Le titre des affiches est sans équivoque. Lyon part en live. C’est écrit en blanc sur noir. Plaqué sur tous les murs et les abribus de la ville. Le Lyonnais est prévenu. La fête du 8 décembre, la bonne vieille tradition avec les odeurs de marrons, n’est plus. Pardon, c’est faux pour les marrons, on peut encore en trouver. A côté des Kebbabs, des sandwiches américains, des churros espagnols... Plein. C’est l’âme de l’événement que le pèlerin cherche en vain.

Les phares de la comm’

Pour sa cent cinquante et unième édition, la Fête des Lumières est un festival de communication. Etalé sur quatre jours (du 5 au 8 décembre), l’événement se déroule sur le thème « Lumières en mouvement : lumière dynamique, lumière interactive » dans « Lyon l’allumée ! ».

Le décor est planté. Notons le point d’exclamation, expression de la surprise générale, signe typographique de la foirade annoncée, du caractère carnavalesque de la fête. « Lyon l’allumée ! ». Lyon l’extravagante, la ville un peu folle. Lyon qui dégringole. Lyon où la comm’ a remplacé la parole.

Depuis quelques années, la Fête des Lumières est ambitieuse. La ville s’enveloppe dans une ivresse de watts et déjoue ainsi brillamment les quolibets sur son éventuelle froideur. De nombreux quartiers et monuments sont mis en valeur sous les feux des projecteurs. La ville natale des Frères Lumière brille dans toute sa splendeur. C’est beau. Il faut le reconnaître. Les pentes de la Croix-Rousse, Saint-Jean, la Place Bellecour... scintillent sous l’imagination des architectes, scénographes et chefs opérateurs. L’événement est désormais résolument artistique, tourné vers l’art contemporain, vers la ville de « demain ».
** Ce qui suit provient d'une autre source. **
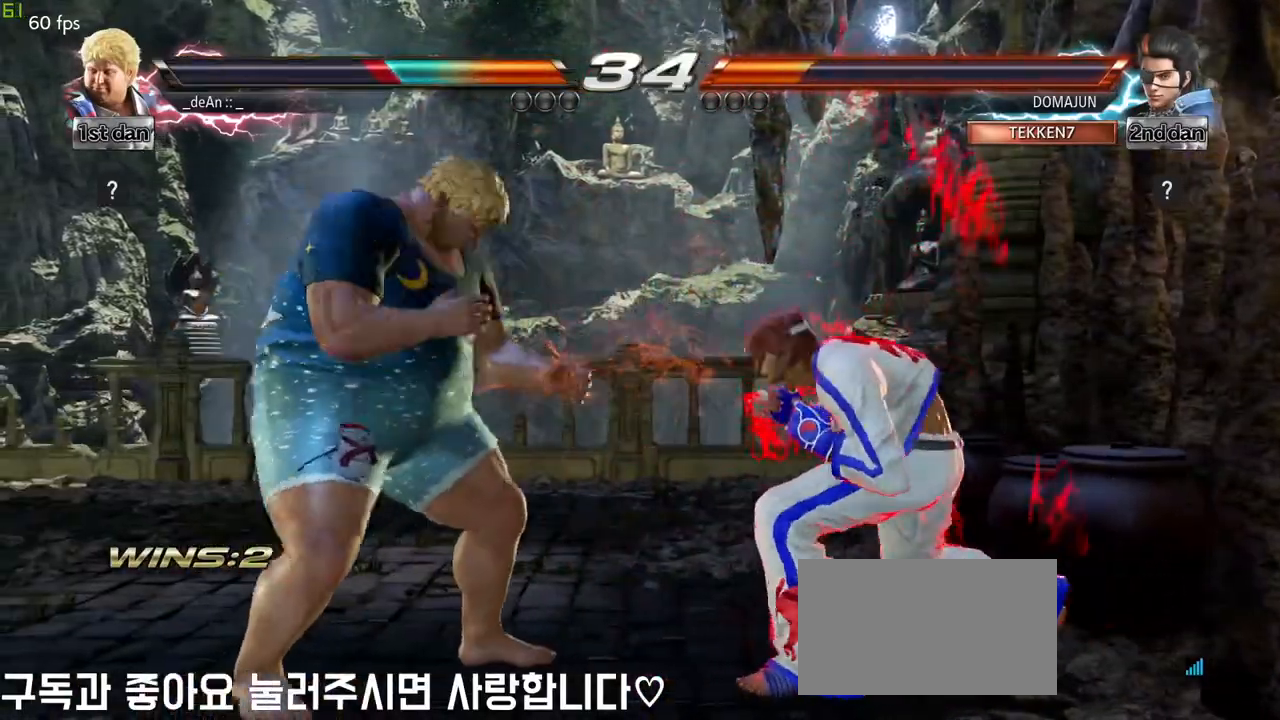
{"buttons": [], "left_stick": "left", "events": [[50, "left_stick", "left"]]}
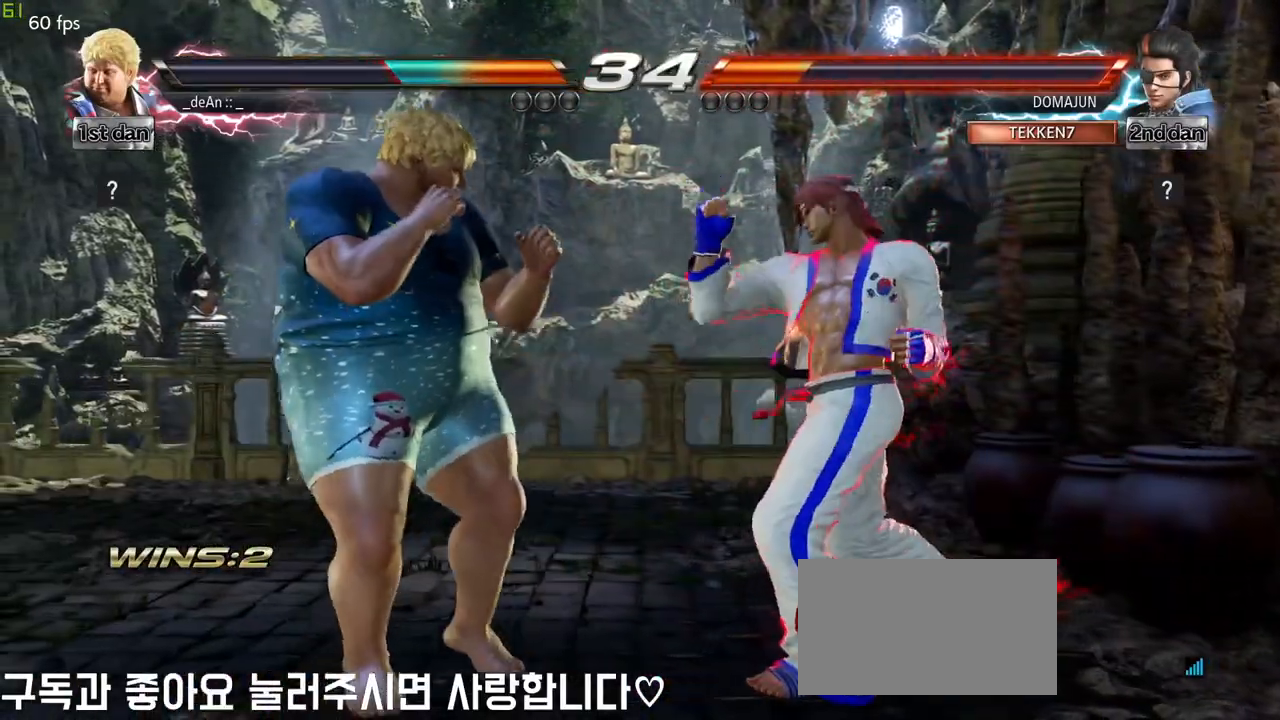
{"buttons": [], "left_stick": "center", "events": [[83, "left_stick", "center"], [100, "SQUARE", "down"], [183, "SQUARE", "up"], [233, "CIRCLE", "down"], [233, "SQUARE", "down"], [283, "CIRCLE", "up"], [433, "SQUARE", "up"]]}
Vendredi 5 décembre. Place des Terreaux. 18 heures. Le temps n’a pas refroidi les badauds qui attendent gentiment le coup d’envoi de l’édition 2003. La musique électronique commence, les façades des bâtiments encerclant la place s’animent et les images défilent. Les ombres de quelques comédiens se mêlent parfois à la danse murale d’un monde technologique. Habillés de costumes rayés, ils alternent les acrobaties et les mouvements saccadés, accompagnent le défilé des représentations contemporaines : voitures, chantiers de construction...

1.3 Million. C’est le budget en euros pour cette nouvelle édition. A ce prix là, il serait permis de rêver... Mais, comme le souligne Claire Peillod (directrice artistique de la Fête des Lumières) : « Nous avons mis l’accent cette année sur l’interactivité ». Effectivement. Quelques 400 000 euros ont été investis pour le projet « Vertical Elevation ». Ce nouveau concept permet de tracer des figures géométriques dans le ciel. Les internautes du monde entier peuvent participer en envoyant leurs oeuvres via le site lyonelevation.net et les découvrir ensuite (grâce à un email qui les prévient du moment de diffusion) dans le firmament de la nuit. Lyon est devenu un pôle d’excellence pour tous les professionnels de la lumière. Des colloques, des ateliers, des rencontres sont désormais organisés autour du thème et font de la ville un rendez-vous incontournable et international.

Les bougies de la vie

Les trois millions de visiteurs attendus durant ces quatre jours ne vont pas s’ennuyer. Lyon fait la folle dans ses artifices de soirées. Mais la fête du 8 décembre n’a pas attendu les progrès technologiques pour être populaire. Traditionnellement, les habitants de la Cité posent des bougies sur les rebords des fenêtres et illuminent la ville de ces petites flammes de vie. Du rêve, des espoirs, des prières, de la magie... étincellent dans la nuit. Des millions de lumignons colorés se retrouvent exposés au froid, à la pluie ou au vent, fidèles dans leur rendez-vous annuel.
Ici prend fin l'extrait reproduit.